The open interval (a1, a2) is the interior of the closed interval [a1, a2]. So I have no problem with calling an interval [b1, b2] that is in (a1, a2) interior to [a1, a2].

The comparison called 'interior' in Motion 13.04 is frequently used in verified computing. For instance, it is frequently used establishing existence, uniqueness, and eclosure in case of systems of linear equations (sufficient condition).

If you do not like the denotation, please suggest another name.

Best regards
Ulrich



Am 19.09.2010 09:10, schrieb John Pryce:
Nate

On 18 Sep 2010, at 23:15, Nate Hayes wrote:
I speak against this.
Ulrich's interior is better.

Note that the topological interior, i.e., "proper subset," is already expressed efficiently in terms of Ulrich's relations for intervals A,B:
   ( A \subset B ) and not ( A == B )
Doesn't that make [2,3] interior to [1,3]?
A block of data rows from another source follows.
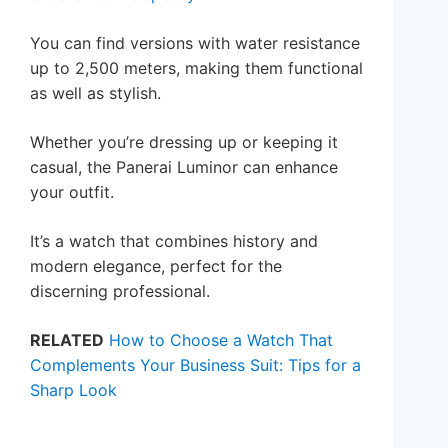
You can find versions with water resistance
up to 2,500 meters, making them functional
as well as stylish.
Whether you’re dressing up or keeping it
casual, the Panerai Luminor can enhance
your outfit.
It’s a watch that combines history and
modern elegance, perfect for the
discerning professional.
RELATED
How to Choose a Watch That
Complements Your Business Suit: Tips for a
Sharp Look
I don't see Entire should be interior to Entire.
Well, it seems weird to me too, but there it is. You're an expert on quantified statements. Isn't it inescapable from the definition "B is a neighbourhood of each a in A" (eqn1)?

The thing about definitions grounded in standard theory (and this theory has been around for roughly 100 years) is that, compared with ad-hoc definitions, you KNOW they can't lead to inconsistencies -- assuming math itself is consistent.